» PROBLEM DETAILS: What is needed is a faithful transcription of all the data below, pictures excluded.

» ENTRIES PROVIDED:
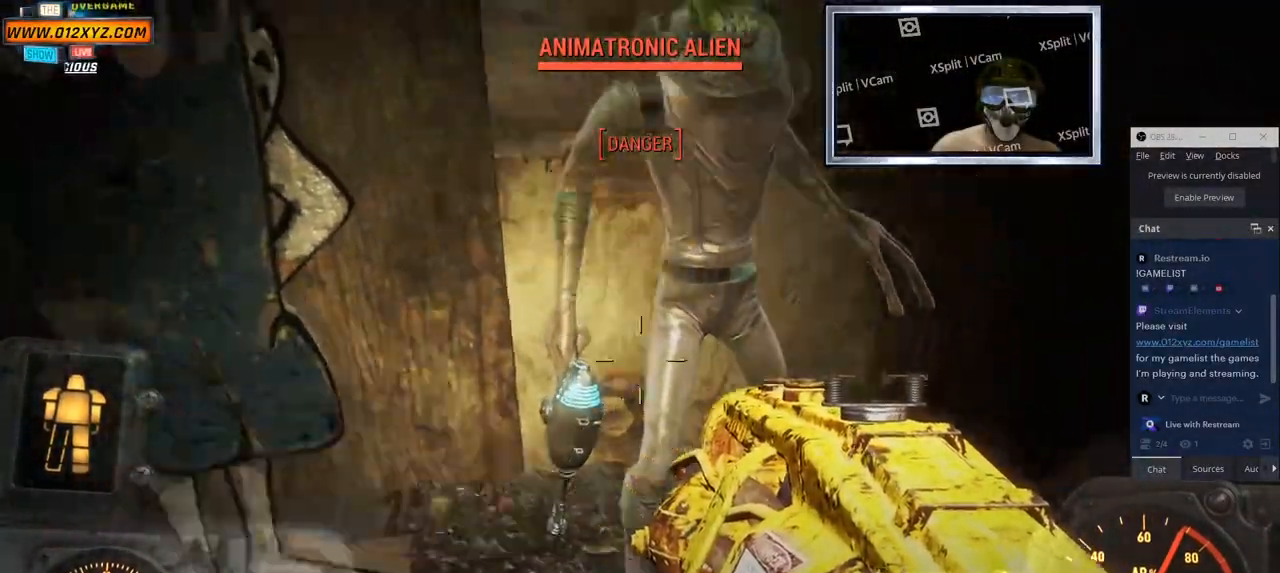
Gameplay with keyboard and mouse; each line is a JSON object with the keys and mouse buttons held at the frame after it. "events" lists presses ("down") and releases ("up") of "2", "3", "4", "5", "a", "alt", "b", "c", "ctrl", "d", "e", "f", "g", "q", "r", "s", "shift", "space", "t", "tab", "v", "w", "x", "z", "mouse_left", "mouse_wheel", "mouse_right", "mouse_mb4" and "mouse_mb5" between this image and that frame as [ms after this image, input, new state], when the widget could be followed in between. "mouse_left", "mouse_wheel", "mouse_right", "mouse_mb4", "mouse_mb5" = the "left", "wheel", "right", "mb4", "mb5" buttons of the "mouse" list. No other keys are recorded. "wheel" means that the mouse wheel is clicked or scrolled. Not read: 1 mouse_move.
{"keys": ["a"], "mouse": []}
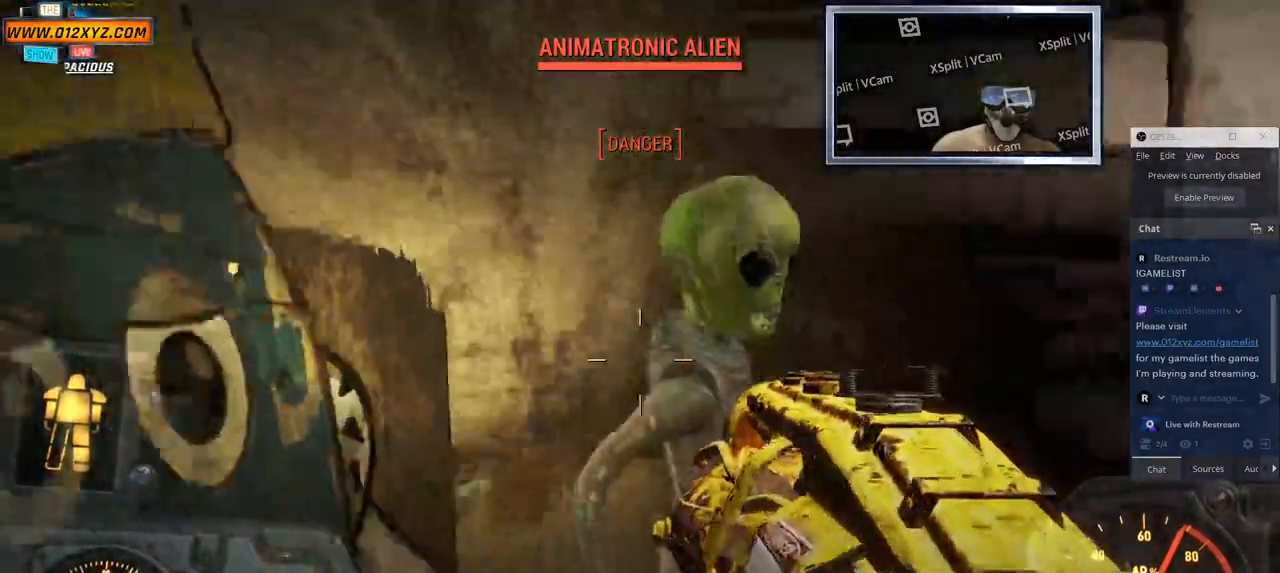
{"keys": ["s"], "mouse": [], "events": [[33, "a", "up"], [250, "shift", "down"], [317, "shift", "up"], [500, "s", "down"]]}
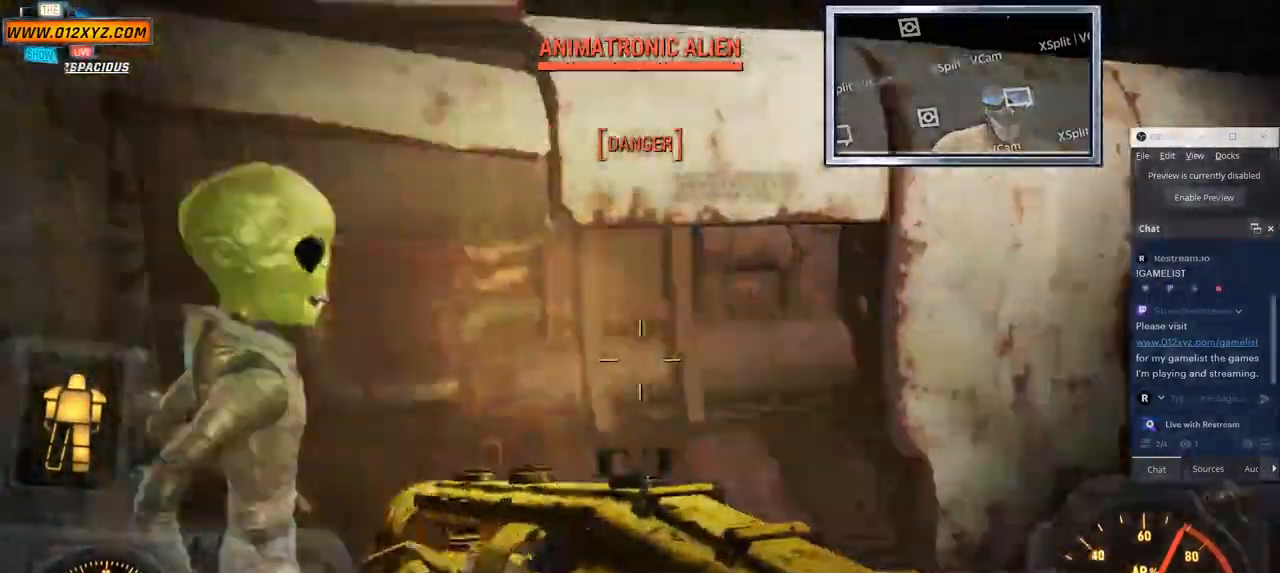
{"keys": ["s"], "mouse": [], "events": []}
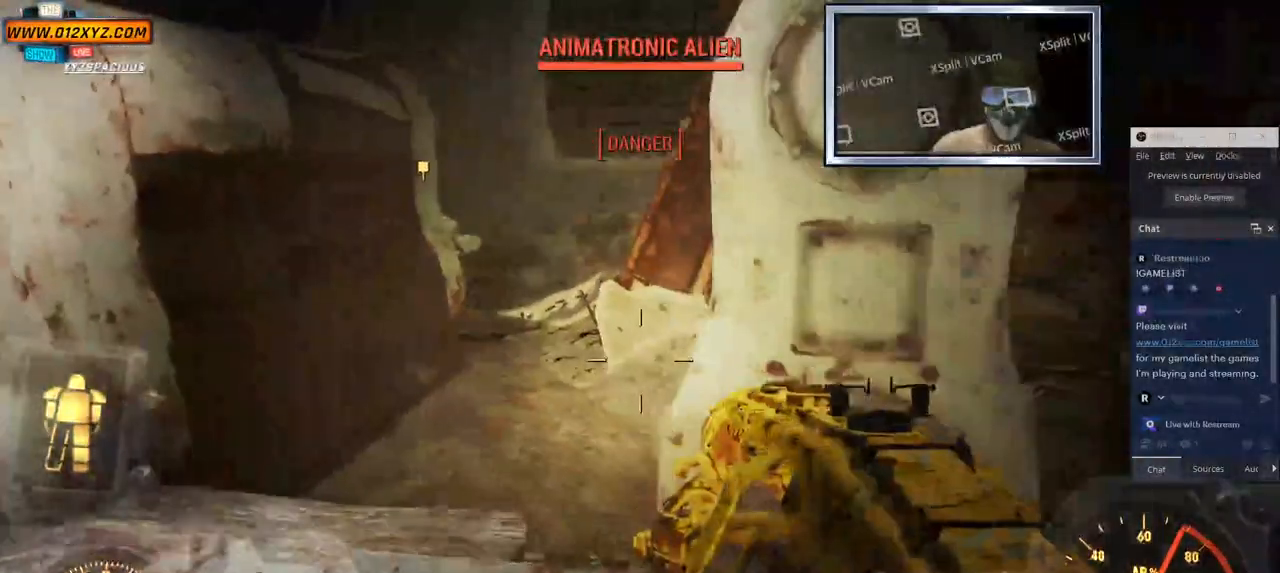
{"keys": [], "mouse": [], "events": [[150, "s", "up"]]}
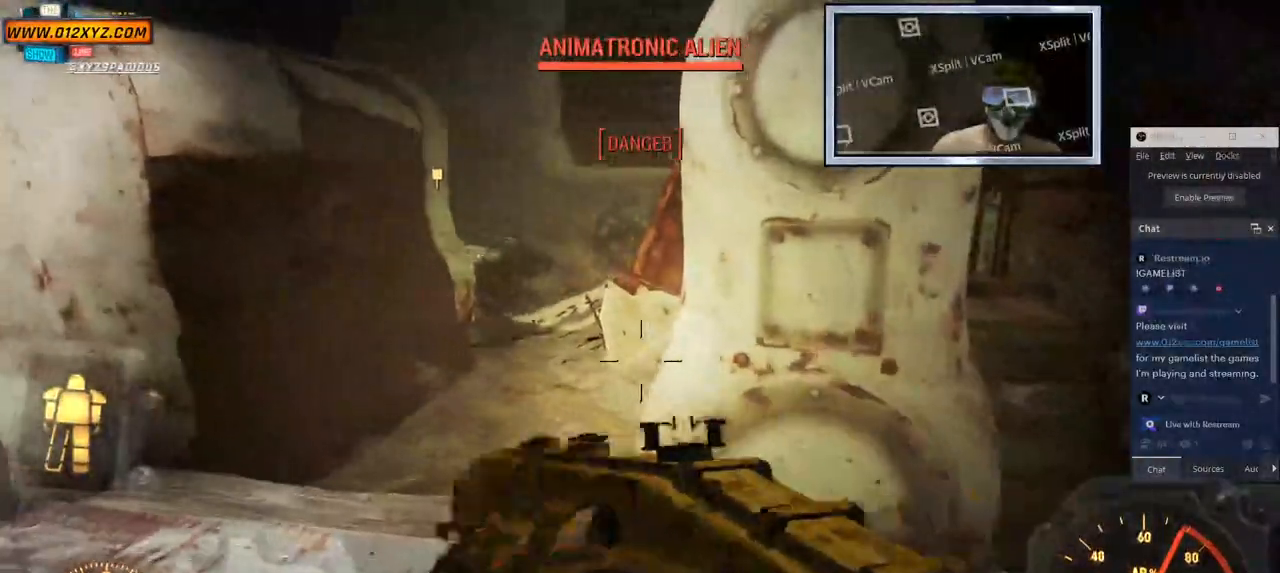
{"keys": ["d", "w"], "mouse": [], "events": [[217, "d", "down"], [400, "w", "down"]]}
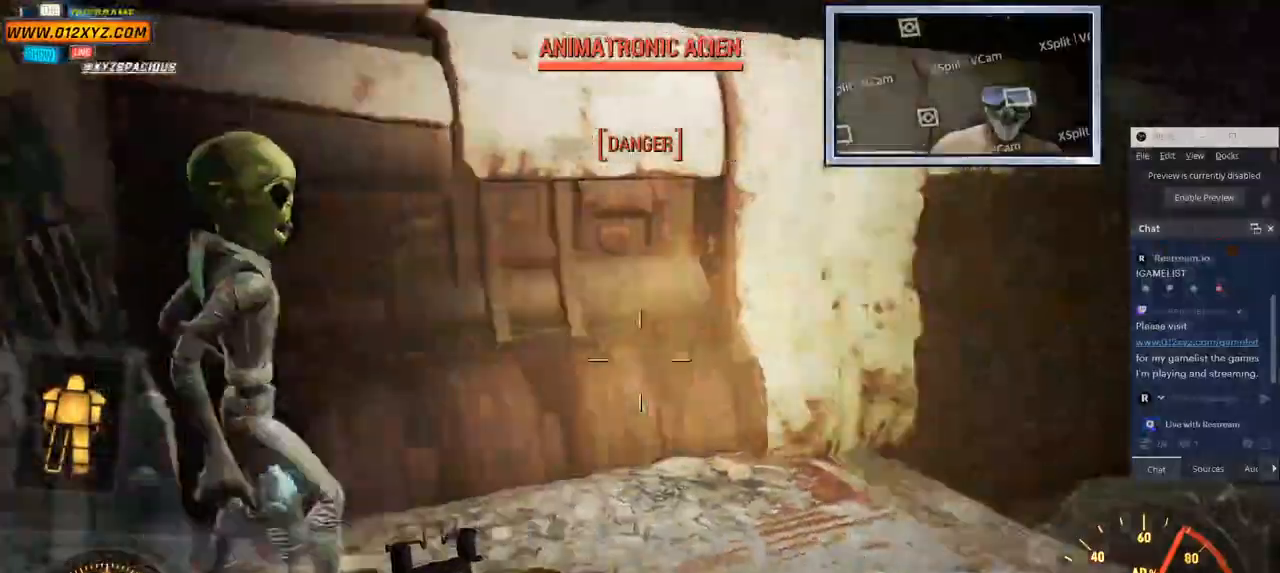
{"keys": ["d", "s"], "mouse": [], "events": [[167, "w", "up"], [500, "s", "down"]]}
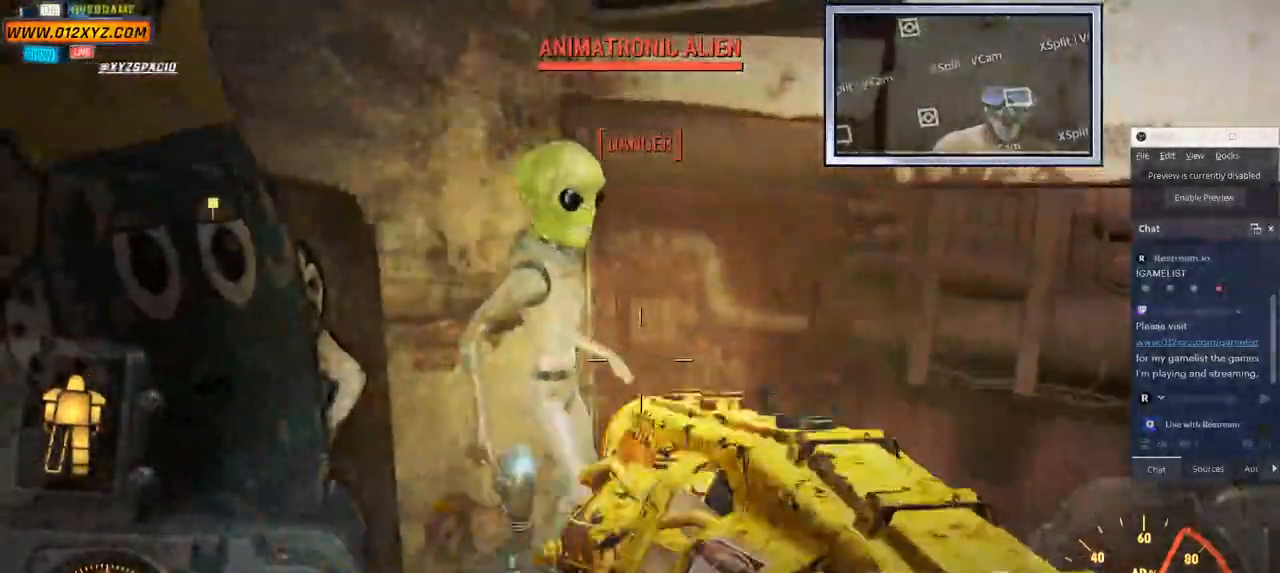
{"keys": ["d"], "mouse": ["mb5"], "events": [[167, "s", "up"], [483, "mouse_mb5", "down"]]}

» SOLUTION FOR THIS PROBLEM:
Gameplay with keyboard and mouse; each line is a JSON object with the keys and mouse buttons held at the frame after it. "events" lists presses ("down") and releases ("up") of "2", "3", "4", "5", "a", "alt", "b", "c", "ctrl", "d", "e", "f", "g", "q", "r", "s", "shift", "space", "t", "tab", "v", "w", "x", "z", "mouse_left", "mouse_wheel", "mouse_right", "mouse_mb4" and "mouse_mb5" between this image and that frame as [ms after this image, input, new state], when the widget could be followed in between. "mouse_left", "mouse_wheel", "mouse_right", "mouse_mb4", "mouse_mb5" = the "left", "wheel", "right", "mb4", "mb5" buttons of the "mouse" list. No other keys are recorded. "wheel" means that the mouse wheel is clicked or scrolled. Not read: 1 mouse_move.
{"keys": ["a"], "mouse": []}
{"keys": ["s"], "mouse": [], "events": [[33, "a", "up"], [250, "shift", "down"], [317, "shift", "up"], [500, "s", "down"]]}
{"keys": ["s"], "mouse": [], "events": []}
{"keys": [], "mouse": [], "events": [[150, "s", "up"]]}
{"keys": ["d", "w"], "mouse": [], "events": [[217, "d", "down"], [400, "w", "down"]]}
{"keys": ["d", "s"], "mouse": [], "events": [[167, "w", "up"], [500, "s", "down"]]}
{"keys": ["d"], "mouse": ["mb5"], "events": [[167, "s", "up"], [483, "mouse_mb5", "down"]]}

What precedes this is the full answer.